[Try it] Return only the stretch of the material below that begins with the line containing "high-resolution micrograph shows" and ends with the line containing "histopathology image of", exactly; both of those lines belong to it.

[Input data]
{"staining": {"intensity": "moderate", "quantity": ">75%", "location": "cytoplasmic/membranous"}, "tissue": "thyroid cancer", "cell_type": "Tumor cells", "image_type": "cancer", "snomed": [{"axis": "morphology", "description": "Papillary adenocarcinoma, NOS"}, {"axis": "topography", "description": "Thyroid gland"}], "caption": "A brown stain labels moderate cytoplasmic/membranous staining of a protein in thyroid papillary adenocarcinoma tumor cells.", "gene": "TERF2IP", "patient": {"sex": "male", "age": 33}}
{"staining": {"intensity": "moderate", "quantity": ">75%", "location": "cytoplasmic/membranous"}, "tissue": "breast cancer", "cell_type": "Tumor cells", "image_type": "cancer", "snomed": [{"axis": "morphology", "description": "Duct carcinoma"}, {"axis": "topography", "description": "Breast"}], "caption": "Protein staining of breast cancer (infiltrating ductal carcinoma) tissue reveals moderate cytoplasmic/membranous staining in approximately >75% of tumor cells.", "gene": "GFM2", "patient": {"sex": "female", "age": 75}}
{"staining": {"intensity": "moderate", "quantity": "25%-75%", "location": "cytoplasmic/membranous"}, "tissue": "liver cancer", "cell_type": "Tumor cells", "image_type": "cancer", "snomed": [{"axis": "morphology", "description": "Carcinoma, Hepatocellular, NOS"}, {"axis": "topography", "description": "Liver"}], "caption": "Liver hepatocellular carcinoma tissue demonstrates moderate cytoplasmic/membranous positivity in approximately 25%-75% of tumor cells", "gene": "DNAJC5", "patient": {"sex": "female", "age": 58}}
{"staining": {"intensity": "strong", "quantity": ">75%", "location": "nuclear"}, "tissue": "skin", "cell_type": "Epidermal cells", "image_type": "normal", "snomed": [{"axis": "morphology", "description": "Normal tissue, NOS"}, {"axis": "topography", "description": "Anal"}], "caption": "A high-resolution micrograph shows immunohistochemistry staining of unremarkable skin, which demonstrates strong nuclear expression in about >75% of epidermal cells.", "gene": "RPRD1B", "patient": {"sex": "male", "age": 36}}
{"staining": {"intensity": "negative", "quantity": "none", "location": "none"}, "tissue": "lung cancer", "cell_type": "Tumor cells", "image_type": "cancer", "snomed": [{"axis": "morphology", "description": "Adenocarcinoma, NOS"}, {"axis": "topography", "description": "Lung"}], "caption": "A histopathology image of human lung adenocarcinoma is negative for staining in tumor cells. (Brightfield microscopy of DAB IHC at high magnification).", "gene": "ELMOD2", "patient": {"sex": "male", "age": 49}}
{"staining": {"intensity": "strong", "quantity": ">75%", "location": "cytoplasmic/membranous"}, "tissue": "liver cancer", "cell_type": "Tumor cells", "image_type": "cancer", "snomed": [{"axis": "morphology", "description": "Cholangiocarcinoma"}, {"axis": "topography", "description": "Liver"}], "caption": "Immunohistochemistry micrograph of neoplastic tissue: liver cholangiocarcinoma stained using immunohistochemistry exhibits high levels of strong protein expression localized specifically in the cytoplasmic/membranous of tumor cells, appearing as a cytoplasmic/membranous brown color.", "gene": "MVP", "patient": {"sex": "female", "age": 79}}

[Solution below]
{"staining": {"intensity": "strong", "quantity": ">75%", "location": "nuclear"}, "tissue": "skin", "cell_type": "Epidermal cells", "image_type": "normal", "snomed": [{"axis": "morphology", "description": "Normal tissue, NOS"}, {"axis": "topography", "description": "Anal"}], "caption": "A high-resolution micrograph shows immunohistochemistry staining of unremarkable skin, which demonstrates strong nuclear expression in about >75% of epidermal cells.", "gene": "RPRD1B", "patient": {"sex": "male", "age": 36}}
{"staining": {"intensity": "negative", "quantity": "none", "location": "none"}, "tissue": "lung cancer", "cell_type": "Tumor cells", "image_type": "cancer", "snomed": [{"axis": "morphology", "description": "Adenocarcinoma, NOS"}, {"axis": "topography", "description": "Lung"}], "caption": "A histopathology image of human lung adenocarcinoma is negative for staining in tumor cells. (Brightfield microscopy of DAB IHC at high magnification).", "gene": "ELMOD2", "patient": {"sex": "male", "age": 49}}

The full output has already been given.